Big data, inteligência artificial e ética dos dados
É difícil imaginar uma tecnologia que, atualmente, independa do uso de dados pessoais. Até mesmo um simples hábito, como a compra online, decorre da entrega de informações relevantes a empresas que as utilizam para vender cada vez mais produtos. Afinal, para um negócio se destacar na grande vitrine do mundo digital, ele precisa criar experiências personalizadas, entregando produtos diferenciados para perfis específicos de clientes. E para entender cada perfil, é preciso coletar e processar tantos dados quanto necessário para a definição do público-alvo. Via de regra, quanto mais dados forem coletados, maior é a vantagem competitiva e a precisão de vendas de uma empresa. Pelo menos até ela esbarrar em questões éticas e legais.
O que os dados podem entregar?
Da mesma forma em que as informações indicam caminhos de venda para as empresas, elas também podem revelar o estilo de vida de determinado consumidor, como padrão de vida, permitindo práticas de crimes por pessoas mal-intencionadas. Essa é uma das implicações da coleta excessiva e do tratamento inadequado de dados pessoais.

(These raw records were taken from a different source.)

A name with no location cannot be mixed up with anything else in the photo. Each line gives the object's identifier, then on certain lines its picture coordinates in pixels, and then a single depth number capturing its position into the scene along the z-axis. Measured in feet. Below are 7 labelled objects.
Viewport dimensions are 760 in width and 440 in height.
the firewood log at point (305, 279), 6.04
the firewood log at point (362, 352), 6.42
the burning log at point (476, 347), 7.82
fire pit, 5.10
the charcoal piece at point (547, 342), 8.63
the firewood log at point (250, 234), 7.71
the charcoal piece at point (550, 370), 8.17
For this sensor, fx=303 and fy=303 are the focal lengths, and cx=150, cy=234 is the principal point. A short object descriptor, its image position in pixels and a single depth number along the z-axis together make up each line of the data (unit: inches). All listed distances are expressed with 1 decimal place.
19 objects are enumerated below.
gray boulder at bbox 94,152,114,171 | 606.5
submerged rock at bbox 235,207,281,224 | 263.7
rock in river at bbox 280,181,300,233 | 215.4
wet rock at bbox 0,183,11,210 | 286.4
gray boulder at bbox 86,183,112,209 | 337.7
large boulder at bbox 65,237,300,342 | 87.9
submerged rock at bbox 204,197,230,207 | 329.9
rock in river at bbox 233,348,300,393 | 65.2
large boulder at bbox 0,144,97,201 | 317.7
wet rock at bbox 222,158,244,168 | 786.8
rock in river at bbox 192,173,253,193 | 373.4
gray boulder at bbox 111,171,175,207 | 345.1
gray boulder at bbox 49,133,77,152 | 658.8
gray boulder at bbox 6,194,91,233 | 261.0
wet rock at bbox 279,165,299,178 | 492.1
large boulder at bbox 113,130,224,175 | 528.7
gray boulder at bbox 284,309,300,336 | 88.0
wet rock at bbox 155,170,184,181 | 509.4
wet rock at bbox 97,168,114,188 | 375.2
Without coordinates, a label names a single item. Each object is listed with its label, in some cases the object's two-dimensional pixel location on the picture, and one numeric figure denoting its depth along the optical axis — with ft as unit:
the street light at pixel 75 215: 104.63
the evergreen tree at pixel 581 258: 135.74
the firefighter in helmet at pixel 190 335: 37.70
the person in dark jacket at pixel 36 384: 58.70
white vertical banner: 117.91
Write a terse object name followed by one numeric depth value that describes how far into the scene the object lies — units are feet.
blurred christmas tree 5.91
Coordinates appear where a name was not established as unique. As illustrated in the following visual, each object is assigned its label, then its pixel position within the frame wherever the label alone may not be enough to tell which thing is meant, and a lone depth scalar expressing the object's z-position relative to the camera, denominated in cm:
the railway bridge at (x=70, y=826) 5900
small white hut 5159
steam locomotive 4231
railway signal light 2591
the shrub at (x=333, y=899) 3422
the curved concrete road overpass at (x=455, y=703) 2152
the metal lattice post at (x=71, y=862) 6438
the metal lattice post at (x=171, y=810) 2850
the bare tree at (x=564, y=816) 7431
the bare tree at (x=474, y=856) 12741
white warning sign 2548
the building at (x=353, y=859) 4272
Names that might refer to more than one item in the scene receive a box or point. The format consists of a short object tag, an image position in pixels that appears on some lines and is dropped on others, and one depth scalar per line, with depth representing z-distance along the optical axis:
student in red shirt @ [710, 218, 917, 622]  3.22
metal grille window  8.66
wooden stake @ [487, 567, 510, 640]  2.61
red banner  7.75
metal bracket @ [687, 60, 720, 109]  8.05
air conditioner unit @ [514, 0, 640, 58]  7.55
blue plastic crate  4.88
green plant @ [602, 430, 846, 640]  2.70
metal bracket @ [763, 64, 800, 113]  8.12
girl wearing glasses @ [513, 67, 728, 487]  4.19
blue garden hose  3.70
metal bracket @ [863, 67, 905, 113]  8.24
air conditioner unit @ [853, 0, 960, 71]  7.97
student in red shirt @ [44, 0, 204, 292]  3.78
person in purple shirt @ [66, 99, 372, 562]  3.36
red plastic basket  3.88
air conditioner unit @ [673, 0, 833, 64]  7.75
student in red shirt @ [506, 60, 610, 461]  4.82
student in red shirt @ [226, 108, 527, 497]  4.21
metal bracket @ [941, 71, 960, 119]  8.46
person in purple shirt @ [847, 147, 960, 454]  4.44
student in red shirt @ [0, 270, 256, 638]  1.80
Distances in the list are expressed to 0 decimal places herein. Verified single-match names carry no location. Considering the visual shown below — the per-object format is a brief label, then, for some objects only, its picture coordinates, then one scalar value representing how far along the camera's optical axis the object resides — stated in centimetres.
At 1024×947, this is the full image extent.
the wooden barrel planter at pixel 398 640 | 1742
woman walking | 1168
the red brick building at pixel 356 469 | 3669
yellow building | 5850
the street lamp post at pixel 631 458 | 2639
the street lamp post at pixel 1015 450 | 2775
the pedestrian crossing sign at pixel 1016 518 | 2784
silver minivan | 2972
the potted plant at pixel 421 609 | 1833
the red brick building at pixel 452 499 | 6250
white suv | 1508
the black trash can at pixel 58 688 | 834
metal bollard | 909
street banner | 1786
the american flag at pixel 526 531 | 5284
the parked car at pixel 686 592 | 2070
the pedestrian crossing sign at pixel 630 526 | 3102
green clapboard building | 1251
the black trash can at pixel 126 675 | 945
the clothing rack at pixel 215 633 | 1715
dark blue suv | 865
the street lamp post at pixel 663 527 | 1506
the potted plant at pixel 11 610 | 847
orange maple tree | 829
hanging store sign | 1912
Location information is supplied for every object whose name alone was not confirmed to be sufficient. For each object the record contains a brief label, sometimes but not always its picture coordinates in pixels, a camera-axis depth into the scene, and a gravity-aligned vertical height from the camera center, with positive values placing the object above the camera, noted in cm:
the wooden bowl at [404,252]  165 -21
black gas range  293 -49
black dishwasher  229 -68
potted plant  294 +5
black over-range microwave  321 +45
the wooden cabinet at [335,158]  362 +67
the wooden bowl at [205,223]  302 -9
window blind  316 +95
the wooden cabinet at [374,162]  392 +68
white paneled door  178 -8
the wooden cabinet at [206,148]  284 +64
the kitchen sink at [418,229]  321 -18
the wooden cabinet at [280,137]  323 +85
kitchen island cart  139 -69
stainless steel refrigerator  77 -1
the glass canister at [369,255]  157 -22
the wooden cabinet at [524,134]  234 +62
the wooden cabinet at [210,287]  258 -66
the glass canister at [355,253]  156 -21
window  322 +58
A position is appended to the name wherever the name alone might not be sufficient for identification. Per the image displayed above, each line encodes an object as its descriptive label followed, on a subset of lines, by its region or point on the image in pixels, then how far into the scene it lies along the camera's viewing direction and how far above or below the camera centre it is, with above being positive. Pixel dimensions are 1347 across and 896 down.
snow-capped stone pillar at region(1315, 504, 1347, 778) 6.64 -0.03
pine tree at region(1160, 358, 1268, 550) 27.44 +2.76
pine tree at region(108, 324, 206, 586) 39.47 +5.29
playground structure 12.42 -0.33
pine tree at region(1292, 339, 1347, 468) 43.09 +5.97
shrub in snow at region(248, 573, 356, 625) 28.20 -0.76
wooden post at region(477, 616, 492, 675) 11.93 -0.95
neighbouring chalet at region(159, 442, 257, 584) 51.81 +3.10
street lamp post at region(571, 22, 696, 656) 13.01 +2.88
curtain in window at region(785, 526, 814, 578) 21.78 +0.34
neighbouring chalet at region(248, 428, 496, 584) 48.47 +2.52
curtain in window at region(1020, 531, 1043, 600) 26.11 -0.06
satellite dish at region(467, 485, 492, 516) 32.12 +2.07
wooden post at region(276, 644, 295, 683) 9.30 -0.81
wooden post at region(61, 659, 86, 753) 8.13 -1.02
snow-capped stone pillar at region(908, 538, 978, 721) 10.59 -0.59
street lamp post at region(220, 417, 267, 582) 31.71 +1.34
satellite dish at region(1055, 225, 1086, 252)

Muito se fala em proteção das informações coletadas e prevenção contra vazamentos, mas o uso ético dos dados deve ser considerado ainda antes. É importante entender quais dados realmente são necessários para atender ao objetivo almejado e se essas coletas valem os possíveis contratempos. Por exemplo, de nada adianta ter inúmeras informações para traçar seu público-alvo sob o risco de vazamentos e de quebra de confiança do consumidor. Ou, ainda, de nada adianta anonimizar os dados se o cruzamento entre eles identifica seu cliente.
A Lei Geral de Proteção de Dados Pessoais existe, está em vigor e tem entre seus objetivos o de evitar incidentes nas empresas e exposições indevidas de informações pessoais. Estar adequado às exigências da lei é importante, mas pode-se ir além. Não é porque a lei permite determinadas condutas que elas devem ser realizadas sem um estudo, uma estratégia e um planejamento. O uso ético dos dados é pensar não apenas na questão legal como também moral.
Oversharing, a cultura do compartilhamento
A partir da presença massiva da web 2.0 e do hábito de compartilhar quaisquer dados sem a devida cautela, estamos criando máquinas e inteligência artificial totalmente dependentes do big data. Atualmente, é possível moldar escolhas e decisões dessas novas tecnologias pela análise de inúmeras informações coletadas. O problema é avaliar as devidas responsabilidades quando, por exemplo, um veículo autônomo tem em sua base de dados duas únicas alternativas: frear bruscamente e colocar em risco a integridade física de seus ocupantes ou seguir e atropelar um pedestre que acabou de surgir na sua frente.
O uso das informações por essas novas tecnologias e suas consequências também são objetos de estudos da ética dos dados.
Eticamente falando
O primeiro passo para tratar as informações pessoais de forma ética é entender que as tecnologias não são as responsáveis por danos como vazamentos, algoritmos racistas ou modulação dos resultados na entrega de anúncios online. Não é o que a tecnologia em si faz, mas com quais informações ela faz. Ou seja, quais dados as empresas coletam? Para quê? Onde e como serão usados? Como garantir a privacidade dos titulares?
Pensar em toda a trajetória dos dados, desde a coleta até a eliminação, por meio de planejamento consistente e estratégia adequada, é uma atitude ética para com as pessoas, além de uma demonstração da responsabilidade profissional da companhia. Ainda, estabelecer diretrizes de comportamentos em códigos de conduta, criar comitês de ética e de LGPD também conduzem a empresa na direção do uso ético dos dados.